Being a neighbor of Afghanistan, Pakistan has suffered a lot as a result of events in that country. Whether it was the Soviet invasion or power struggles of various factions of the Taliban or the US intervention after September 11, 2001, Pakistan had to pay a very high cost.
Any disturbance in Afghanistan makes many of its people flee into Pakistan, which has hosted up to 5 million Afghan refugees. No other country has accepted such a huge number, while Pakistan, a country with meager resources and a weak economy has accommodated them.
Pakistan was in the past a very tolerant and peace-loving, balanced society, but during the 1980s war against Soviet occupation of Afghanistan, Pakistan suffered extremism, intolerance, terrorism, a gun culture and drug culture.
For four decades, war in Afghanistan pushed Pakistan to give highest priority to its defense and ignore other sectors such as education, health, science and technology and innovation, as well as the social sector and developmental sectors. As a result, the nation was pushed backward.
In the 1950s, 1960s and 1970s Pakistan’s economy was performing very well – it was one of the most rapidly developing countries in South Asia. Singapore, South Korea and Malaysia wanted to learn from Pakistan and its development model. The Pakistani passport was well respected in the world, with many countries offering us visas on arrival.
But since December 25, 1979, with the Soviet invasion, the situation in Afghanistan has impacted Pakistan. Terrorism reached extreme levels and bombings, suicidal attacks and insecurity were witnessed everywhere.
After a school attack on December 16, 2016, in Peshawar, Pakistan formulated a National Action Plan (NAP). With the implementation of this program, Pakistan has achieved significant improvement in the country’s overall security landscape in recent years.
This has been achieved primarily thanks to comprehensive counterterrorism operations culminating with Operations Zarb-e-Azb and Khyber and other measures taken by the government under the framework of the NAP, and the sacrifices of the security forces. This has resulted in a major decline in the number of terrorist attacks as well as the casualties suffered.
However, while Pakistan is successfully fighting the terrorists on its soil, it also expects the US, the North Atlantic Treaty Organization and Afghan forces to do the same in Afghanistan.
Pakistan continues to be a target of terrorism, including state-sponsored terrorism from its immediate neighbors. The conflict and instability in Afghanistan remain an impediment for regional peace, security and development. Pakistan, because of its proximity and historical connection, has faced the most serious consequences of war in Afghanistan, ranging from security to socio-economic.

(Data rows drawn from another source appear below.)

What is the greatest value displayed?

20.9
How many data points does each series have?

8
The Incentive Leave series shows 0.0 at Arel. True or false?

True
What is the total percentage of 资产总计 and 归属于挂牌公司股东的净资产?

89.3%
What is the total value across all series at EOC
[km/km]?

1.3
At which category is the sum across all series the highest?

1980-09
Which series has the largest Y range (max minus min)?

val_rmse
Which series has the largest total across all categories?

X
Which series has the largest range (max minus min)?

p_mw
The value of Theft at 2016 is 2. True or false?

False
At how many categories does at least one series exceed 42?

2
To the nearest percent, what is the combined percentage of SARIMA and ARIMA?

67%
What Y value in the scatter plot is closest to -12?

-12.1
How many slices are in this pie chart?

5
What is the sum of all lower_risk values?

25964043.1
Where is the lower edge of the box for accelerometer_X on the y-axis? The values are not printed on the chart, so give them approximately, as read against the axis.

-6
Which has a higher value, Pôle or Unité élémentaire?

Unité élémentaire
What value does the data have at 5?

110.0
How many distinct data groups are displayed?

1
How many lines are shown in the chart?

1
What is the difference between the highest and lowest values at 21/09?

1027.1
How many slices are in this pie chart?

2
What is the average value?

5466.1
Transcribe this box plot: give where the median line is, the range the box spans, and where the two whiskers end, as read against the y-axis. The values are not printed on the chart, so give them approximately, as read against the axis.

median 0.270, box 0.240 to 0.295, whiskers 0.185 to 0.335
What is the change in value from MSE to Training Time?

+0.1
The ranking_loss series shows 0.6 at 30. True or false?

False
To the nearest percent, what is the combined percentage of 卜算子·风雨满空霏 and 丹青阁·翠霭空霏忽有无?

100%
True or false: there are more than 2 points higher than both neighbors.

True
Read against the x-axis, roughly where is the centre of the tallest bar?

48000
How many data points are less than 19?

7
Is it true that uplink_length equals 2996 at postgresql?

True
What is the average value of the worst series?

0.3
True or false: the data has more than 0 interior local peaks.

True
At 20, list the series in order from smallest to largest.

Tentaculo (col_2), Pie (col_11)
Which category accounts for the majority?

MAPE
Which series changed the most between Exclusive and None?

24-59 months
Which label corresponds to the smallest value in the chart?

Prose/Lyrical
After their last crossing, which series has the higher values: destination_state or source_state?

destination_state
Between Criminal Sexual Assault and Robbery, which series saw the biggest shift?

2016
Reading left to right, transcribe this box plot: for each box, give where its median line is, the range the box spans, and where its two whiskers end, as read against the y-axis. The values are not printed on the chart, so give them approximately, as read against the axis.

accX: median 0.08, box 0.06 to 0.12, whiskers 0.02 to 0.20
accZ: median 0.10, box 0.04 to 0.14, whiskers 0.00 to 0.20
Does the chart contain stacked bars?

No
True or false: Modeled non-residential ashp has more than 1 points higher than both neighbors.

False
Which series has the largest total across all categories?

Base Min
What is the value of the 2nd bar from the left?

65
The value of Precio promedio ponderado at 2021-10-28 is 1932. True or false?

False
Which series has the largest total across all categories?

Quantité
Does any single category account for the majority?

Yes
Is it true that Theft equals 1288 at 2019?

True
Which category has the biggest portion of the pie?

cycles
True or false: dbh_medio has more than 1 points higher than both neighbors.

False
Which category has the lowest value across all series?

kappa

Hosting millions of Afghan refugees has not only burdened Pakistan’s economy but also put additional stress on its internal security situation. Pakistan continues to face terrorist attacks from terrorist hideouts in Afghanistan.
Successful counterterrorism has played a critical role in creating a conducive economic environment whose results have started to appear in terms of growth across various sectors of the economy. As a result of these efforts, the total losses incurred, both fiscal and human, have been declining.
Pakistan has suffered heavy losses of precious lives due to terrorism, and the overall economic loss is estimated at up to US$250 billion. The intangible loss is much more and beyond one’s imaginations.
With this background, Pakistan is the first country wishing for peace in Afghanistan.